Dr. S. sent me an email in the following weeks that something popped up on his usual array of multiple blood tests. I had to do a double take at the email. He had said I had a genetic mutation called MTHFR 677. Ummm… Motherfucker genetic mutation? It sure looked like that to me on the email. Dr S, being the nice and thorough guy that he is, gave me some info on as to exactly what my motherfucker deficiency meant. It basically meant I have a harder type processing chemicals, specifically the methalation process and turns vitamins on and off. Folic acid, a beet supplement, and a daily vitamin are suppose to help as well as glutathione.
Another thing that Dr. S. wanted to test for was different metal toxicities in my system. I think at this point maybe he was thinking I should have been making more progress, but wasn’t, or that he might have been missing something that was causing all the neurologic damage? I don’t really know. But either way, I had to do a 3 day pill regemin and save my pee for 24 hours. I was surprised to see that I had lead and mercury poisoning as well as a few minor insufficiencies in my system. I just had to laugh. Just another thing to add to the list.
Dr. N. added a few new IVs to the mix, a glutathione IV and IV milk thistle to try to help my organs out, as I was still having high liver enzymes and pancreatitis.
Once I started the Erythromycin along with my IV rocephin, I was showing some new symptoms and it was definitely aggravating the Lyme. I began to stutter my words almost like I created my own language and my tics continued.
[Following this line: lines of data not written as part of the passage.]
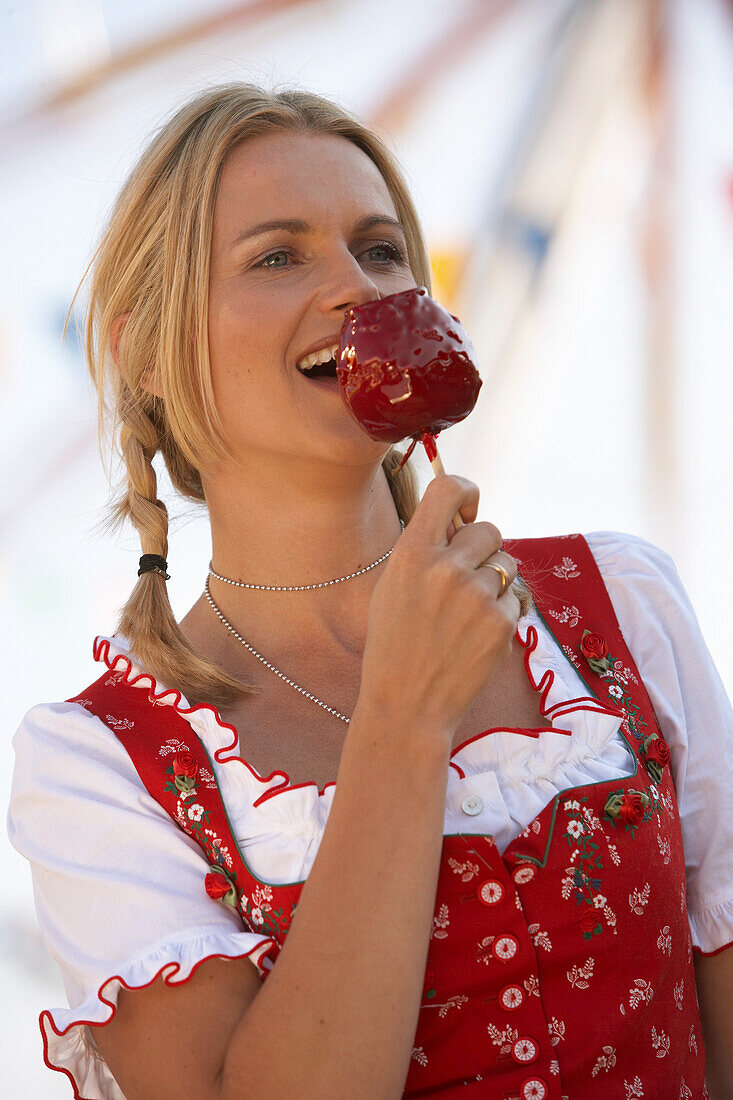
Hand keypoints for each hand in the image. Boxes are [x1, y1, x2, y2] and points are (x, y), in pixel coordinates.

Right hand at [360, 475, 519, 735]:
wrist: (407, 704)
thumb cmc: (394, 645)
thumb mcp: (392, 587)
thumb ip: (423, 550)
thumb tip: (458, 521)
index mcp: (412, 552)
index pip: (447, 489)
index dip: (465, 491)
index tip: (468, 510)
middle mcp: (446, 567)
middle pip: (489, 529)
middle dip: (483, 550)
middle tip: (466, 581)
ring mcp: (477, 595)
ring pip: (506, 565)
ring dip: (494, 584)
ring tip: (467, 616)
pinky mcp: (501, 621)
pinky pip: (515, 599)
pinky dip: (501, 615)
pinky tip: (475, 638)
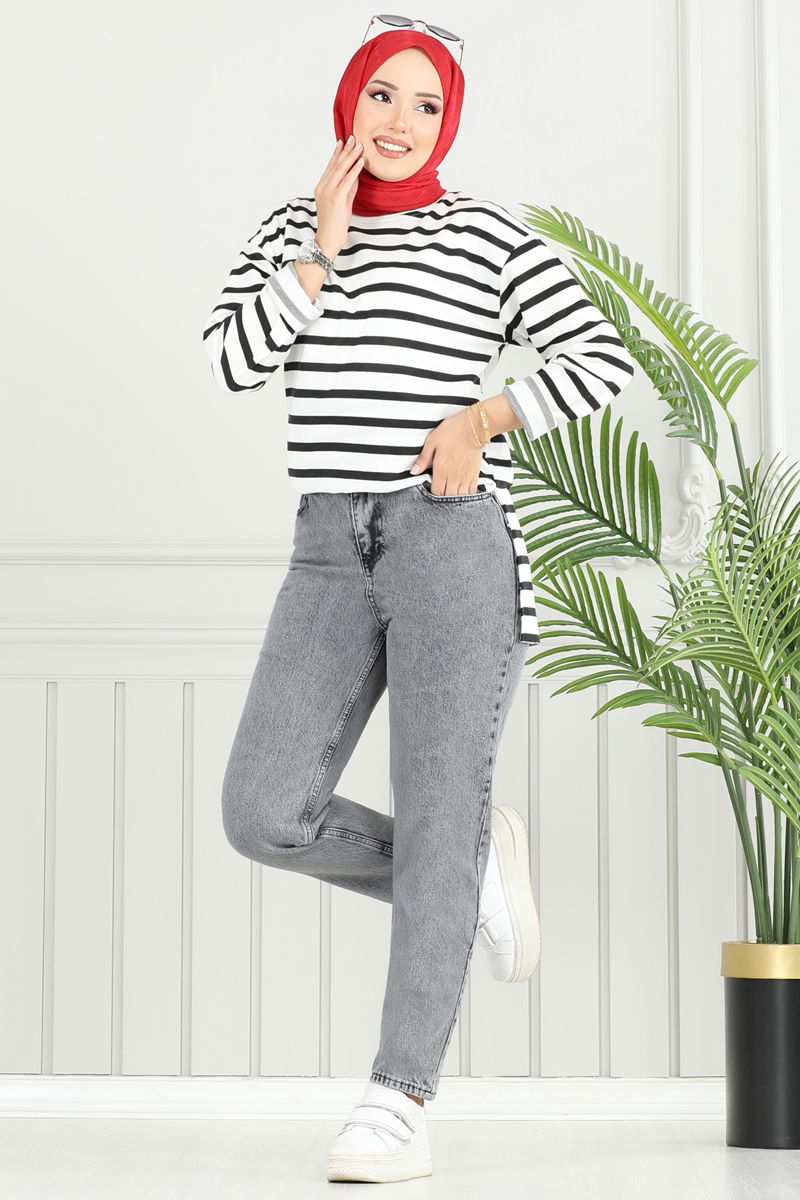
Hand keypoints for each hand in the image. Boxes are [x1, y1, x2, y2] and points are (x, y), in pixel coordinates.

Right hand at [314, 135, 365, 259]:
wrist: (328, 239)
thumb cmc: (335, 223)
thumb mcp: (343, 202)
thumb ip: (348, 188)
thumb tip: (355, 174)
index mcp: (321, 187)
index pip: (330, 166)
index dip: (337, 153)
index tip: (343, 142)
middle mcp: (323, 187)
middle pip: (335, 164)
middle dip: (346, 150)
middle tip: (353, 138)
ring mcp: (328, 192)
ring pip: (340, 169)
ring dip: (351, 156)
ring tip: (359, 145)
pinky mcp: (336, 198)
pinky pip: (347, 180)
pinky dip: (354, 169)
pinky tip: (360, 161)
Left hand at [409, 408, 484, 494]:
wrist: (473, 427)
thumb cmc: (452, 431)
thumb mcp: (432, 442)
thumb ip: (423, 459)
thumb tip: (414, 471)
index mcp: (441, 470)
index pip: (436, 492)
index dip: (433, 494)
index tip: (432, 489)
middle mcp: (454, 476)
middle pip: (448, 497)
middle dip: (443, 498)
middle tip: (441, 492)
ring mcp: (465, 477)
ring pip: (460, 497)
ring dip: (454, 498)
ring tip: (451, 493)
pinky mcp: (475, 474)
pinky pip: (471, 492)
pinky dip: (467, 495)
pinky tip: (462, 492)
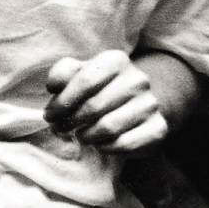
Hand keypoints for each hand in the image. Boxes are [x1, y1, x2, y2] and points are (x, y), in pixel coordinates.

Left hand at [43, 50, 168, 155]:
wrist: (135, 103)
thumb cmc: (97, 88)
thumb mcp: (78, 73)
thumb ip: (62, 73)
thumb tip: (54, 87)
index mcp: (116, 60)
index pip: (85, 81)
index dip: (62, 102)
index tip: (50, 115)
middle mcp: (138, 79)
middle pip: (94, 106)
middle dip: (70, 122)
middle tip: (60, 128)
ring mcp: (150, 104)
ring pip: (109, 128)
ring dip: (87, 136)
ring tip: (80, 135)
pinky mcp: (158, 128)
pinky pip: (125, 144)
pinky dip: (106, 148)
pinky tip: (100, 143)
I began to have heart flutters and shortness of breath as well as chest pains. I told my PICC nurse of the chest pains, and she put me on a basic heart monitor and didn’t find anything wrong, but wanted me to go to the emergency room and get an EKG. I asked who was working and it was my all time favorite Dr!, Dr. Dipshit! The only who told me that because I wasn’t crying, it couldn’t hurt that bad. I politely declined but she made me email Dr. S. right away to let him know. I think it was my methylation products being too much to start, a decrease seemed to help rid myself of at least the chest pain.
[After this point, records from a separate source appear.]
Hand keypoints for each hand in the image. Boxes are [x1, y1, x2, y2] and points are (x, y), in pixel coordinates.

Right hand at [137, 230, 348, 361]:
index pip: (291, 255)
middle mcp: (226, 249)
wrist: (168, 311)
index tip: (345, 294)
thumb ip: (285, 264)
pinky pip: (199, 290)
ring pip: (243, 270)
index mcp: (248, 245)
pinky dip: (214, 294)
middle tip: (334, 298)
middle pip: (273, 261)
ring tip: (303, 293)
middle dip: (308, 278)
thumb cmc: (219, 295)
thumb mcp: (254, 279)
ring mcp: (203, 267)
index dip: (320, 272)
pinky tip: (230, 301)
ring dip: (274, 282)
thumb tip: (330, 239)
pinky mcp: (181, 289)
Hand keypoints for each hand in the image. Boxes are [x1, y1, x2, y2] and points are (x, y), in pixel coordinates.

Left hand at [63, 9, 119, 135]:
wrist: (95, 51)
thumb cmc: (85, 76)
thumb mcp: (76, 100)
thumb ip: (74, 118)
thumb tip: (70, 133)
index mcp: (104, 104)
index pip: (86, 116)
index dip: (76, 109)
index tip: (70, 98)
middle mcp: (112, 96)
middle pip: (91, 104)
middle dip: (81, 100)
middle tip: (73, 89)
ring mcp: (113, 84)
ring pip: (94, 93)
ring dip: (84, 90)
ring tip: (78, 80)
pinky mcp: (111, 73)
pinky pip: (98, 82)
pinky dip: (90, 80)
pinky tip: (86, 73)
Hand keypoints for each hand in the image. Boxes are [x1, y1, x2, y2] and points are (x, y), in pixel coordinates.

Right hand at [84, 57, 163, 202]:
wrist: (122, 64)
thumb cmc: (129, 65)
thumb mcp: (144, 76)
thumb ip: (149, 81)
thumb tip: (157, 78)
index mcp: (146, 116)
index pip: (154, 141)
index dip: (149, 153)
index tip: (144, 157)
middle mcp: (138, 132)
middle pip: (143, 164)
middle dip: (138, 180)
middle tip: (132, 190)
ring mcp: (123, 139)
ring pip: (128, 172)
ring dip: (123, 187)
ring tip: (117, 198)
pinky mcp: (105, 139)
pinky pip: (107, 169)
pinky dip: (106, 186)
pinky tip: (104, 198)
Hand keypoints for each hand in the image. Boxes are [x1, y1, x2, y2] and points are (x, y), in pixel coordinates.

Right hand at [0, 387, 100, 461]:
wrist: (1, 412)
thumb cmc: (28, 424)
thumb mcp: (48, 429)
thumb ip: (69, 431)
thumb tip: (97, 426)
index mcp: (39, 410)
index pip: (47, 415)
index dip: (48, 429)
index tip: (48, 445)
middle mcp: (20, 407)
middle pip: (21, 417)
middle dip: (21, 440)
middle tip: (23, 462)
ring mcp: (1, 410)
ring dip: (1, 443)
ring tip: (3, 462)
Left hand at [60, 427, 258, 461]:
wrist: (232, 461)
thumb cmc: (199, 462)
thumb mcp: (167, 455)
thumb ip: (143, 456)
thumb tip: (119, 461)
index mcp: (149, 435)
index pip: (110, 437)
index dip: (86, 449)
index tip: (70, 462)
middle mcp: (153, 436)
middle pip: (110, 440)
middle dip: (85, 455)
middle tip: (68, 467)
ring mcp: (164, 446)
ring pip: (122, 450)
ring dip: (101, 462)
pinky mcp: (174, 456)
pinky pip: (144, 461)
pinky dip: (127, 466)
I began to have horrible nightmares and night terrors. I got up one night during one of my night terrors and was convinced there was someone outside. I yelled at Dave to get up and look outside and grabbed my car keys and locked my car.
I was sitting and looking out the window and Dave convinced me that he would look and to try to go back to bed. At this point I started to feel like I was going crazy. My Lyme rages were out of control. I would flip at a switch, usually at Dave. I am so glad he is there for me and is in it for the long haul. I would not put up with me if I were him. I don’t know how he does it, but he does.